La muerte, y un desenlace fuera de lo común
Charbel sufrió un derrame cerebral mientras celebraba la Divina Liturgia —el equivalente maronita de la Misa— el 16 de diciembre de 1898, y murió ocho días después, en la vigilia de Navidad de ese mismo año, a los setenta años. Fue enterrado en el cementerio del monasterio de Annaya sin ninguna solemnidad particular, un monje más entre muchos, en una comunidad con una larga tradición de santidad silenciosa.
Lo que vino después distinguió su historia de la mayoría. Según relatos recogidos por su comunidad monástica, se dijo que en las semanas posteriores a su entierro se veía una luz brillante alrededor de su tumba, lo que llevó a sus superiores a abrir la sepultura — momento en el que su cuerpo se encontró notablemente conservado, en lugar de mostrar los signos habituales de descomposición. En las décadas siguientes, su cuerpo fue examinado y reenterrado varias veces, y los testigos siguieron reportando un estado de conservación fuera de lo común durante mucho más tiempo del que cabría esperar. Junto a esto, un número creciente de peregrinos que visitaban su tumba comenzó a reportar curaciones físicas y otros favores que atribuían a su intercesión — un patrón lo bastante consistente en escala y regularidad como para convertirse en prueba central de la investigación formal del Vaticano sobre su causa de canonización, proceso que exige curaciones médicamente inexplicables atribuidas a la intercesión del candidato.
De una ermita remota a santo canonizado
El papa Pablo VI beatificó a Charbel Makhluf el 5 de diciembre de 1965 —durante los últimos días del Concilio Vaticano II, un detalle que el propio Pablo VI destacó en su homilía de beatificación como una señal elocuente de que la vida contemplativa y oculta todavía tenía algo esencial que decir a una Iglesia moderna comprometida activamente con el mundo.
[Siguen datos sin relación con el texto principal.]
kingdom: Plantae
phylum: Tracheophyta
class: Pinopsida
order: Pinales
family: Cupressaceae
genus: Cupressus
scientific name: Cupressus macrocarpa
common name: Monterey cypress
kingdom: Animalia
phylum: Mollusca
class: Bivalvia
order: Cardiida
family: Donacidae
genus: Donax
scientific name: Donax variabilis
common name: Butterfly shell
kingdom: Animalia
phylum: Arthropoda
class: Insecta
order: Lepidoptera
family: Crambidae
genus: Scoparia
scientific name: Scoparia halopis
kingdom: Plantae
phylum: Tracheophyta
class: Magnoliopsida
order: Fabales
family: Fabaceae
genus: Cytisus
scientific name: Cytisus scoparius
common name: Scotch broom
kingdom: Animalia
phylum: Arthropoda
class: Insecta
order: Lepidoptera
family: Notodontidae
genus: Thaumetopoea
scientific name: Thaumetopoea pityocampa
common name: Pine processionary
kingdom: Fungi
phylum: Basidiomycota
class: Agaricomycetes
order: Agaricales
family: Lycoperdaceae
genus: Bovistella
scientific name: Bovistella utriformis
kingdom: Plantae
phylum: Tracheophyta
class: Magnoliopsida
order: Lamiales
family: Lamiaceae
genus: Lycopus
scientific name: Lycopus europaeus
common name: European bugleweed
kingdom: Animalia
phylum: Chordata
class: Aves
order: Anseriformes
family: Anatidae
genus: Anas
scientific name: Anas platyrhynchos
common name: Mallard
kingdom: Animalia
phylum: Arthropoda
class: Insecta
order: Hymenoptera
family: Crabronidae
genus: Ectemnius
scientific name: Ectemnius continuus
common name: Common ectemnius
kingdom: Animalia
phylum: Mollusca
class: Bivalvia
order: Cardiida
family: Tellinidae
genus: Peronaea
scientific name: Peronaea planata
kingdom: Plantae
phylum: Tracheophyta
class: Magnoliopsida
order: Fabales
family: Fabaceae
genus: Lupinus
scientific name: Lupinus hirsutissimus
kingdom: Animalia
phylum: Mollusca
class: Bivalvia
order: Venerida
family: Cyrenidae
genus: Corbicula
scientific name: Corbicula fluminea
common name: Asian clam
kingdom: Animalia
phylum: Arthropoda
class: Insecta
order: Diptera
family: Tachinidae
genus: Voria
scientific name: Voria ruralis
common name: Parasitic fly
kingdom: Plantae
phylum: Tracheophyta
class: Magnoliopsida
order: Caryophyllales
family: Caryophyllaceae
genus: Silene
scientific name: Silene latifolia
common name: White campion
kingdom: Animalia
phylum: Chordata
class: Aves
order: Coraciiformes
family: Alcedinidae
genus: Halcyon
Pablo VI lo canonizó el 9 de octubre de 1977, tras la investigación continuada y la confirmación de milagros atribuidos a su intercesión.
Hoy, el Monasterio de San Marón en Annaya sigue siendo un importante lugar de peregrinación, que atrae visitantes de todo el Líbano y del extranjero, entre ellos numerosos peregrinos no cristianos de la región, un detalle citado a menudo como señal del amplio atractivo de Charbel más allá de las fronteras confesionales. Su fiesta se celebra el 24 de julio, tanto en el calendario maronita como en el calendario romano general. Para un hombre que pasó casi un cuarto de siglo retirándose deliberadamente de casi todo contacto humano, Charbel Makhluf se ha convertido, paradójicamente, en uno de los santos más visitados y venerados que ha dado el Oriente Medio moderno — un recordatorio, como ya ocurría con la tradición de los primeros monjes del desierto que lo precedieron, de que una vida vivida casi enteramente oculta puede dejar tras de sí un legado sorprendentemente visible.